The new San Francisco Federal Building, designed by architect Thom Mayne, has a soft 'green' underbelly to its hard industrial exterior.

1 minute read

March 4, 2007, 7:00 AM PST

By Christian Madera @http://www.twitter.com/cpmadera


"Architect Thom Mayne has covered the 18-story south side of the San Francisco Federal Building with perforated metal panels. It's an armor that evokes Baghdad's Green Zone more than the California city's soft, fogged hills. Yet behind the bristling facade of this slim, $144-million slab lurks flower-power idealism. It's a building that addresses the growing concerns of global warming.

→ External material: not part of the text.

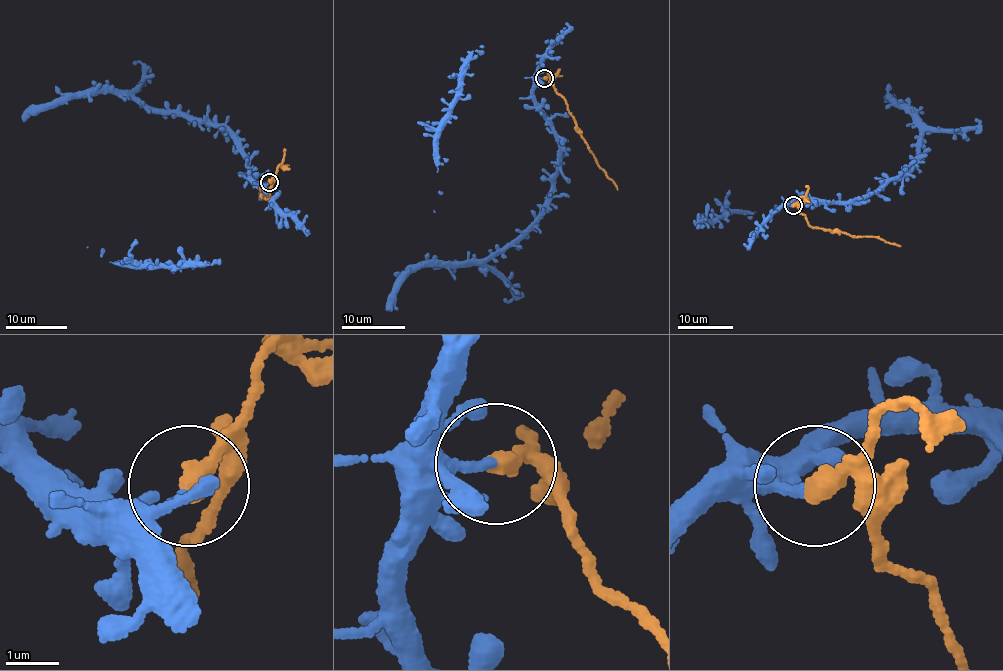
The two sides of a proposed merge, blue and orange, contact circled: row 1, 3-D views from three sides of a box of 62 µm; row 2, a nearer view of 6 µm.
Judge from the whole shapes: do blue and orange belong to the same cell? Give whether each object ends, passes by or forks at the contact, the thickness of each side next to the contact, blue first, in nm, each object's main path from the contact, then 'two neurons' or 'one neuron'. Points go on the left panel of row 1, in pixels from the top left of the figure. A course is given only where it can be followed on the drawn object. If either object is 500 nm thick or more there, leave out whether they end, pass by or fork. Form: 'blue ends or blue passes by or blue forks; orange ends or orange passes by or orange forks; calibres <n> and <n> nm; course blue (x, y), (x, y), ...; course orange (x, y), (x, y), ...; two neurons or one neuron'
blue ends; orange ends; calibres 160 and 380 nm; course blue (268, 182), (246, 177), (246, 158), (230, 133), (152, 111), (132, 97), (98, 92), (21, 117); course orange (268, 182), (272, 180), (269, 198), (260, 195), (260, 187); two neurons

Mayne, principal of Santa Monica-based Morphosis, bracingly applies brute urban-industrial energy to his environmental agenda. The 3-foot-by-8-foot stainless-steel panels, which appear translucent, are supported in front of the all-glass building wall by a metal framework. Functionally, they shade the building from low winter sun, cutting daylight to a comfortable level for office workers.

That's just one of the ways the building cuts energy use. In total, it's designed to consume about half the power of a standard office tower -- an indication of how building design can help slash emissions of greenhouse gases.

Stylistically, Mayne has gone post-apocalyptic. The blanket of metal panels angles up over the roof and folds down at a slightly crazed angle to make a jaunty hat tipped to the city. Then it plunges down the south side, and undulates like a stock- market graph to shade a public plaza and the skylight-dotted roof of a child-care center."